> DIRECTIONS:
Unless a line falls after the one with "right hip: (64, 95)", retype it exactly from the records below; leave out all pictures.

> DATASET EXTRACT:
□ □ □ □
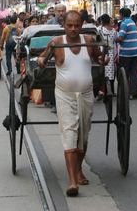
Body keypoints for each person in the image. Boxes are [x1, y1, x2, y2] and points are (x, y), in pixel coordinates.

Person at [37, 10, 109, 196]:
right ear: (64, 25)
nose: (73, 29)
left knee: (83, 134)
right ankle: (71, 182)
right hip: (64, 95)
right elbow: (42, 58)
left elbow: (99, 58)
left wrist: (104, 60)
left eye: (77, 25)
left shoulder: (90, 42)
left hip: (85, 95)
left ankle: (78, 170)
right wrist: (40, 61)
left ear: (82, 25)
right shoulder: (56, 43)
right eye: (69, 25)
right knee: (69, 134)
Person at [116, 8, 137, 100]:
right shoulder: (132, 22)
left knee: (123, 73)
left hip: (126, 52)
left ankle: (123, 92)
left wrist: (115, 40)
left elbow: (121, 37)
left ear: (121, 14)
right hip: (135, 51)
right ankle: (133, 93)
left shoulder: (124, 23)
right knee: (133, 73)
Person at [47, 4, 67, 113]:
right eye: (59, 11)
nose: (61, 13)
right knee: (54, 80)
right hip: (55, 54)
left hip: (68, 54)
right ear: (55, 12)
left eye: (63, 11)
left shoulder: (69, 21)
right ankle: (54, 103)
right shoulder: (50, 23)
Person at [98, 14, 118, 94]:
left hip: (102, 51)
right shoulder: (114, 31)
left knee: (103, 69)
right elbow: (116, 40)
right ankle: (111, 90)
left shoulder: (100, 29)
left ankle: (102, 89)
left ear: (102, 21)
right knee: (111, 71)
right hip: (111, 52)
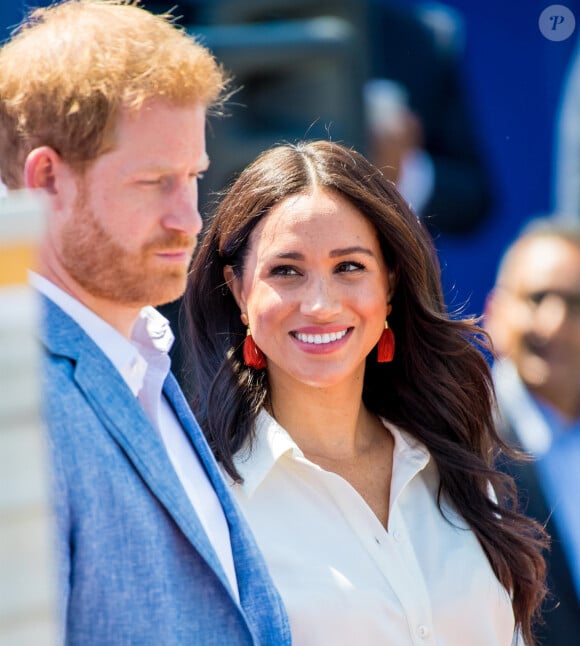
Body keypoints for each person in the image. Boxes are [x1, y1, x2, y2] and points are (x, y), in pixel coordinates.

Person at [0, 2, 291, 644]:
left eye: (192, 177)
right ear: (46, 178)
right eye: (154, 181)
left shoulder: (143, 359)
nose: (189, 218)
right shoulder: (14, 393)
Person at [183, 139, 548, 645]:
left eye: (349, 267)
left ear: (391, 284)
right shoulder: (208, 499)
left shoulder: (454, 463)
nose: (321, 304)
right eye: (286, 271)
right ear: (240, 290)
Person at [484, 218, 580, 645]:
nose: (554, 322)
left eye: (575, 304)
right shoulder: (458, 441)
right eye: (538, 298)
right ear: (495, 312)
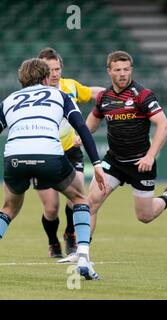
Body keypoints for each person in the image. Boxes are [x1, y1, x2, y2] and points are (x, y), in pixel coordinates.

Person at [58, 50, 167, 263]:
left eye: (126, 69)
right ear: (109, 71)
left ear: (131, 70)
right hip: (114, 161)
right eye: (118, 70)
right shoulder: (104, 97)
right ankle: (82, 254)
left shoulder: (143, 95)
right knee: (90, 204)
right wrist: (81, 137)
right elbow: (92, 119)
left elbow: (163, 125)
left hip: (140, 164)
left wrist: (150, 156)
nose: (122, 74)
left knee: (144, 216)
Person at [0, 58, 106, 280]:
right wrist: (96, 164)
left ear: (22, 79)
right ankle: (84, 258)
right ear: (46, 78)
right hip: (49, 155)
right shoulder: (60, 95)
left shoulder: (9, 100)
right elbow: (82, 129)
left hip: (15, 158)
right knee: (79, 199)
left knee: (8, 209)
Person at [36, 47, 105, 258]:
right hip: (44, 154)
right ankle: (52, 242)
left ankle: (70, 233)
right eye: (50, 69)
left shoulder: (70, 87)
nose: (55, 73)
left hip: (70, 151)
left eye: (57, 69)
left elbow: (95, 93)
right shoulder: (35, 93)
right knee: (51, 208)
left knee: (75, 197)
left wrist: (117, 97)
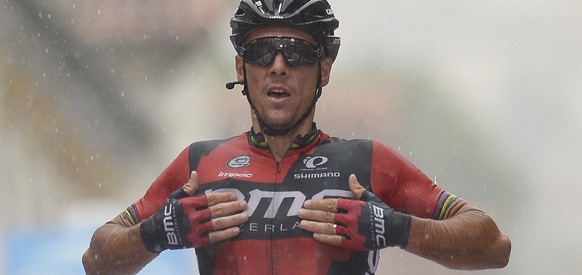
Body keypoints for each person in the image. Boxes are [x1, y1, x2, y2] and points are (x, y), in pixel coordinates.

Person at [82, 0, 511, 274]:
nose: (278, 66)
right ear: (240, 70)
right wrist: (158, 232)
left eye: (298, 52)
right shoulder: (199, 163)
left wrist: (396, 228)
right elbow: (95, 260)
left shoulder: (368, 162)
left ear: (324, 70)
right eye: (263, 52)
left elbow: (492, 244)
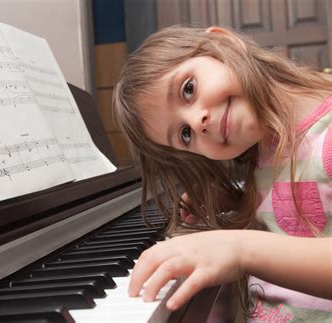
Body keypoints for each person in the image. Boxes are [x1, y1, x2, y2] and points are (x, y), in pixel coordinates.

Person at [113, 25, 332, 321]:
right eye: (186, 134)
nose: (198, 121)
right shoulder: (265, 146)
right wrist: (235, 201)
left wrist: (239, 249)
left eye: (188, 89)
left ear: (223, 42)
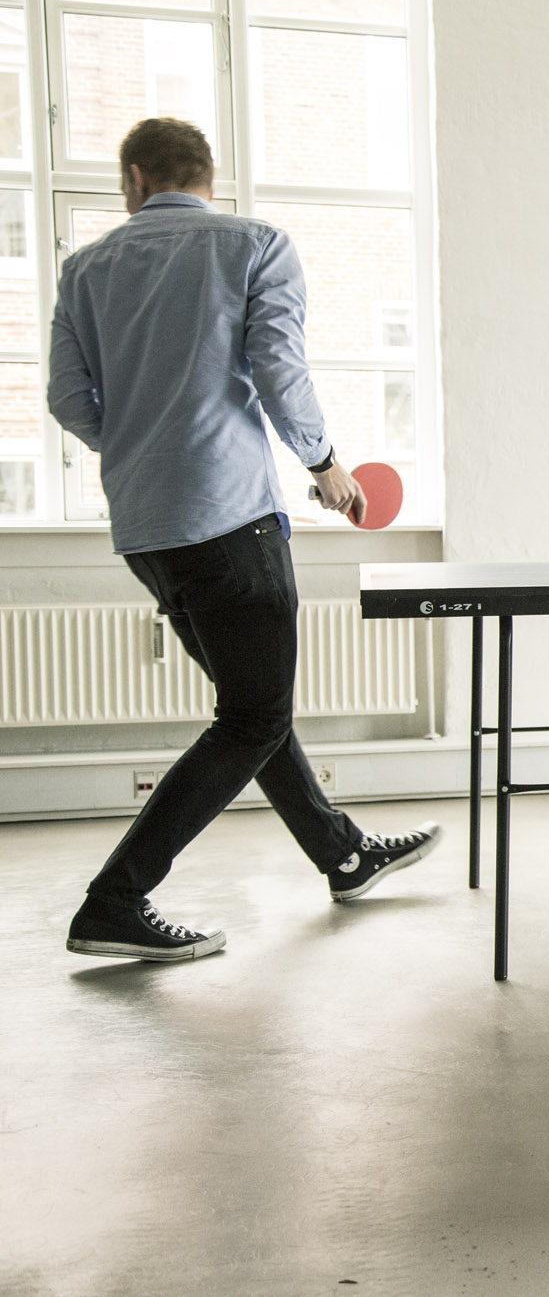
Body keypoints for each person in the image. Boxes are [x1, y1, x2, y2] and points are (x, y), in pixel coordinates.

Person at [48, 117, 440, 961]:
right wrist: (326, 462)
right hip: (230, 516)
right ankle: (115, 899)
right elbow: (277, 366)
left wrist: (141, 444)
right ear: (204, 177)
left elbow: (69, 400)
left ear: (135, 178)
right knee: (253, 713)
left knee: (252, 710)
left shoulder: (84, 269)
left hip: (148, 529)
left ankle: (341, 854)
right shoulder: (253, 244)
□ □ □ □
> RESULT FOR THIS TASK:
Body keypoints for each person in the image. Boxes are [x1, y1, x2, y2] and points are (x, y), in pixel coordinates.

Person at [37, 10, 109, 196]:
right ear: (64, 25)
nose: (73, 29)
left knee: (83, 134)
right ankle: (71, 182)
right hip: (64, 95)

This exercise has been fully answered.